Design files in plain text
---------------
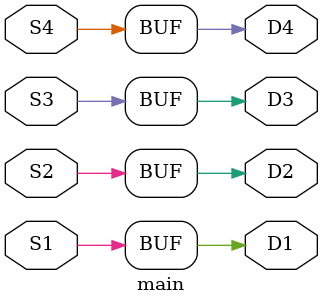
<source format=v>
module main (input  S2, input  S4, input  S1, input  S3, output  D1, output  D2, output  D3, output  D4);
assign D1 = S1;
assign D2 = S2;
assign D3 = S3;
assign D4 = S4;
endmodule


</source>
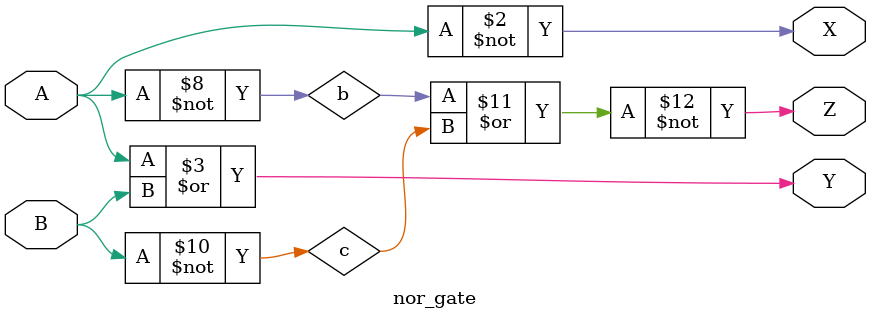
<source format=v>
module nor_gate (
    input A,
    input B,
    output X,
    output Y,
    output Z
);
wire a,b,c;

assign X = ~(A | A); // NOT gate

assign a = ~(A | B); 
assign Y = ~(a | a); // AND gate

assign b = ~(A | A);
assign c =~(B | B);
assign Z = ~(b | c); // OR gate

endmodule
</source>
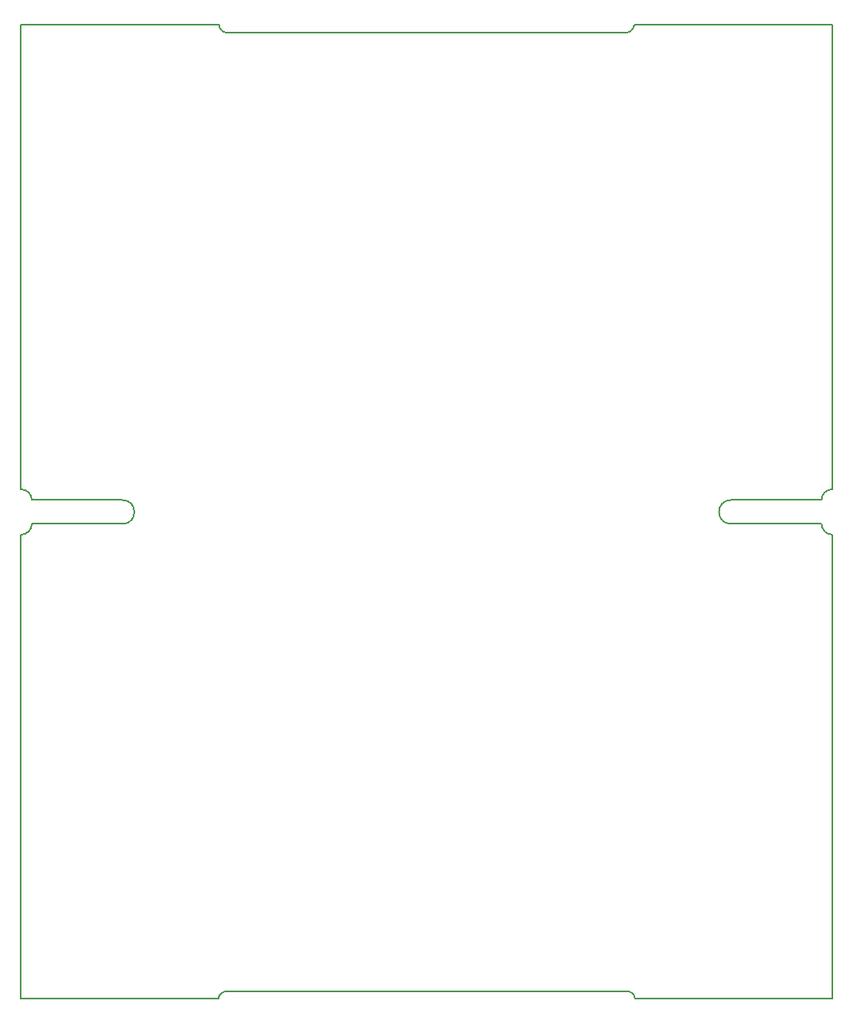
<source format=gm1>
G04 #@! TF.GenerationSoftware,KiCad,Pcbnew,(7.0.0)*
G04 #@! TF.CreationDate,2023-07-30T12:49:27+02:00*
G04 #@! TF.ProjectId,RealyModul_1Wire_ADC,5265616c-794d-46f6-9475-6c5f31576972,rev?*
G04 #@! TF.SameCoordinates,Original*
G04 #@! TF.FileFunction,Profile,NP*
%FSLAX46Y46*%
G04 Gerber Fmt 4.6, Leading zero omitted, Abs format (unit mm)*
G04 Created by KiCad (PCBNEW (7.0.0)) date 2023-07-30 12:49:27*
%MOMM*%
%LPD*%
G01*
G04 APERTURE LIST*
G04 #@! TA.AperFunction,Profile*
%ADD10C,0.150000*%
G04 #@! TD*
G04 #@! TA.AperFunction,Profile*
%ADD11C,0.152400*%
G04 #@! TD*
G04 APERTURE END LIST*
D10*
X164505000Y-99314000D02*
G75*
G03*
X164505000Y-101854000I0J-1270000D01*
G01*
D11*
X109900000Y-152400000D02*
X109907300Y-152353700D01*
X154299943Y-152400003D02*
G75*
G03*
X153315200Y-151597600I-859943J-49897D01*
G01*
X153200000Y-49567999D02*
G75*
G03*
X154195099Y-48811901I119500J875599D01*
G01*
D10*
X88900000Y-102997000D02*
G75*
G03*
X90043000Y-101854000I0J1143000D01*
G01*
X174157000Y-99314000D02*
X164505000Y-99314000D01*
D11*
X88900000Y-48768000D02*
X88900000Y-98171000D01*
D10*
X90043000Y-99314000D02*
G75*
G03*
X88900000Y-98171000I-1143000J0D01*
G01*
D11*
X88900000Y-152400000D02*
X109900000Y-152400000D01*
X110000000Y-48768000D02*
X88900000Y-48768000D01*
D10*
X90043000Y-101854000D02*
X99695000Y-101854000D01*
D11*
X153200000Y-151600000D02*
X153315200Y-151597600D01*
X154300000Y-152400000D02*
X175300000Y-152400000D01*
X110000000Y-48768000D02*
G75*
G03*
X110856099Y-49572900I830500J25600D01*
G01*
X111000000Y-151600000D02*
X153200000Y-151600000D01*
D10*
X174157000Y-101854000D02*
G75*
G03*
X175300000Y-102997000I1143000J0D01*
G01*
D11*
X153200000Y-49568000D02*
X111000000Y-49568000D01*
D10*
X90043000Y-99314000D02*
X99695000Y-99314000D01*
X174157000Y-101854000D02*
X164505000Y-101854000D01*
D11*
X88900000Y-102997000D02*
X88900000Y-152400000D01*
D10*
X99695000Y-101854000D02*
G75*
G03*
X99695000Y-99314000I0J1270000D01*
G01*
D11*
X111000000Y-151600000D02*
G75*
G03*
X109907301Y-152353698I-169500J-923200D01*
G01*
X175300000Y-48768000D02*
X154200000Y-48768000D01*
X175300000Y-102997000D02*
X175300000Y-152400000D01*
X154200000Y-48768000D02*
X154195100Y-48811900D01*
X111000000Y-49568000D02*
X110856100Y-49572900D01*
X175300000Y-48768000D02*
X175300000Y-98171000D01*
D10*
X175300000Y-98171000D02*
G75*
G03*
X174157000Y-99314000I0J-1143000D01*
G01*
M02*

</source>
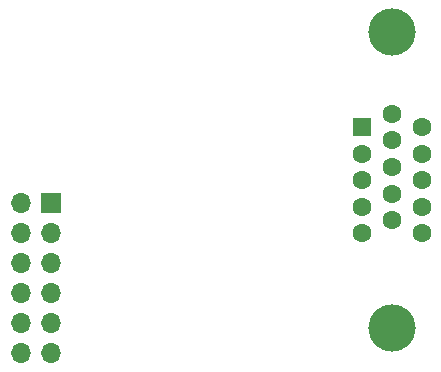
<source format=gbr>
%TF.GenerationSoftware,KiCad,Pcbnew,8.0.2*%
%TF.CreationDate,2024-06-11T02:39:08+02:00*%
%TF.ProjectId,tiny-vga,74696e79-2d76-4676-912e-6b696361645f,v1.0*%
%TF.SameCoordinates,Original*%
%TF.FileFunction,Soldermask,Bot*%
%TF.FilePolarity,Negative*%
%FSLAX46Y46*%
G04 Gerber Fmt 4.6, Leading zero omitted, Abs format (unit mm)*
G04 Created by KiCad (PCBNEW 8.0.2) date 2024-06-11 02:39:08*
%MOMM*%
%LPD*%
G01*
G04 APERTURE LIST*
%ADD10R,1.700000X1.700000*%
%ADD11O,1.700000X1.700000*%
%ADD12C,4.000000*%
%ADD13R,1.600000X1.600000*%
%ADD14C,1.600000*%
G04 APERTURE END LIST*
D10*
%TO.C,J1*%
X132540000Y-79460000D03*
D11*
X132540000Y-82000000D03*
X132540000Y-84540000D03*
X132540000Y-87080000D03*
X132540000Y-89620000D03*
X132540000Y-92160000D03*
X130000000Y-79460000D03*
X130000000Y-82000000D03*
X130000000Y-84540000D03*
X130000000Y-87080000D03*
X130000000Y-89620000D03*
X130000000Y-92160000D03*
%TD*%
D12*
%TO.C,J2*%
X161420000Y-90015000D03*
X161420000Y-65015000D03*
D13*
X158880000Y-73025000D03*
D14*
X158880000Y-75275000D03*
X158880000Y-77525000D03*
X158880000Y-79775000D03*
X158880000Y-82025000D03*
X161420000Y-71900000D03*
X161420000Y-74150000D03*
X161420000Y-76400000D03*
X161420000Y-78650000D03*
X161420000Y-80900000D03*
X163960000Y-73025000D03*
X163960000Y-75275000D03*
X163960000Y-77525000D03*
X163960000Y-79775000D03*
X163960000Y-82025000D03*
%TD*%
M02*

</source>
---------------
Give back each line above verbatim, dropping every picture.

<source format=v>
module main (input  S2, input  S4, input  S1, input  S3, output  D1, output  D2, output  D3, output  D4);
assign D1 = S1;
assign D2 = S2;
assign D3 = S3;
assign D4 = S4;
endmodule


</source>
<source format=v>
module nor_gate (
    input A,
    input B,
    output X,
    output Y,
    output Z
);
wire a,b,c;

assign X = ~(A | A); // NOT gate

assign a = ~(A | B); 
assign Y = ~(a | a); // AND gate

assign b = ~(A | A);
assign c =~(B | B);
assign Z = ~(b | c); // OR gate

endmodule
</source>
<source format=gm1>
G04 #@! TF.GenerationSoftware,KiCad,Pcbnew,(7.0.0)*
G04 #@! TF.CreationDate,2023-07-30T12:49:27+02:00*
G04 #@! TF.ProjectId,RealyModul_1Wire_ADC,5265616c-794d-46f6-9475-6c5f31576972,rev?*
G04 #@! TF.SameCoordinates,Original*
G04 #@! TF.FileFunction,Profile,NP*
%FSLAX46Y46*%
G04 Gerber Fmt 4.6, Leading zero omitted, Abs format (unit mm)*
G04 Created by KiCad (PCBNEW (7.0.0)) date 2023-07-30 12:49:27*
%MOMM*%
%LPD*%
G01*
G04 APERTURE LIST*
G04 #@! TA.AperFunction,Profile*
%ADD10C,0.150000*%
G04 #@! TD*
G04 #@! TA.AperFunction,Profile*
%ADD11C,0.152400*%
G04 #@! TD*
G04 APERTURE END LIST*
D10*
X164505000Y-99314000D02*
G75*
G03*
X164505000Y-101854000I0J-1270000D01*
G01*
D11*
X109900000Y-152400000D02*
X109907300Y-152353700D01*
X154299943Y-152400003D02*
G75*
G03*
X153315200Y-151597600I-859943J-49897D01*
G01*
X153200000Y-49567999D02*
G75*
G03*
X154195099Y-48811901I119500J875599D01*
G01*
D10*
X88900000Y-102997000D02*
G75*
G03*
X90043000Y-101854000I0J1143000D01*
G01*
X174157000Y-99314000D02*
X164505000Y-99314000D01*
D11*
X88900000Y-48768000D02*
X88900000Y-98171000D01*
D10*
X90043000Y-99314000D02*
G75*
G03*
X88900000Y-98171000I-1143000J0D01*
G01*
D11*
X88900000Y-152400000D02*
X109900000Y-152400000D01*
X110000000Y-48768000D02*
X88900000Y-48768000D01*
D10*
X90043000Y-101854000D02*
X99695000Y-101854000D01*
D11*
X153200000Y-151600000D02*
X153315200Y-151597600D01*
X154300000Y-152400000D02*
X175300000Y-152400000D01*
X110000000Y-48768000D02*
G75*
G03*
X110856099Y-49572900I830500J25600D01*
G01*
X111000000Y-151600000D02*
X153200000Y-151600000D01*
D10*
X174157000Y-101854000D02*
G75*
G03*
X175300000Y-102997000I1143000J0D01*
G01*
D11*
X153200000Y-49568000D02*
X111000000Y-49568000D01*
D10*
X90043000Y-99314000D02*
X99695000Y-99314000D01*
X174157000Y-101854000D02*
X164505000Y-101854000D01*
D11*
X88900000Y-102997000D02*
X88900000Y-152400000D01*
D10*
X99695000Y-101854000D02*
G75*
G03*
X99695000Y-99314000I0J1270000D01*
G01*
D11*
X111000000Y-151600000D02*
G75*
G03*
X109907301Y-152353698I-169500J-923200D01*
G01*
X175300000Y-48768000D02*
X154200000Y-48768000D01*
X175300000Y-102997000D02*
X175300000Y-152400000D01*
X154200000Y-48768000D02*
X154195100Y-48811900D01*
X111000000Y-49568000D02*
X110856100Y-49572900D01*
X175300000Y-48768000D02*
X175300000Y-98171000D01*
D10*
X175300000Y-98171000D02*
G75*
G03*
X174157000Y-99314000I0J-1143000D01*
G01*
M02*

</source>
<source format=gbr>
%TF.GenerationSoftware,KiCad,Pcbnew,8.0.2*%
%TF.CreationDate,2024-06-11T02:39:08+02:00*%
%TF.ProjectId,tiny-vga,74696e79-2d76-4676-912e-6b696361645f,v1.0*%
%TF.SameCoordinates,Original*%
%TF.FileFunction,Soldermask,Bot*%
%TF.FilePolarity,Negative*%
%FSLAX46Y46*%
G04 Gerber Fmt 4.6, Leading zero omitted, Abs format (unit mm)*
G04 Created by KiCad (PCBNEW 8.0.2) date 2024-06-11 02:39:08*
%MOMM*%
%LPD*%
G01*
G04 APERTURE LIST*
%ADD10R,1.700000X1.700000*%
%ADD11O,1.700000X1.700000*%
%ADD12C,4.000000*%
%ADD13R,1.600000X1.600000*%
%ADD14C,1.600000*%
G04 APERTURE END LIST*
D10*
%TO.C,J1*%
X132540000Y-79460000D03*
D11*
X132540000Y-82000000D03*
X132540000Y-84540000D03*
X132540000Y-87080000D03*
X132540000Y-89620000D03*
X132540000Y-92160000D03*
X130000000Y-79460000D03*
X130000000Y-82000000D03*
X130000000Y-84540000D03*
X130000000Y-87080000D03*
X130000000Y-89620000D03*
X130000000Y-92160000D03*
%TD*%
D12*
%TO.C,J2*%
X161420000Y-90015000D03*
X161420000Y-65015000D03*
D13*
X158880000Y-73025000D03*
D14*
X158880000Y-75275000D03*
X158880000Y-77525000D03*
X158880000Y-79775000D03*
X158880000Y-82025000D03*
X161420000Y-71900000D03*
X161420000Y-74150000D03*
X161420000Y-76400000D03*
X161420000Y-78650000D03*
X161420000Y-80900000D03*
X163960000Y-73025000D03*
X163960000Y-75275000D03*
X163960000Y-77525000D03*
X163960000Y-79775000D03*
X163960000Y-82025000D03*
%TD*%
M02*

</source>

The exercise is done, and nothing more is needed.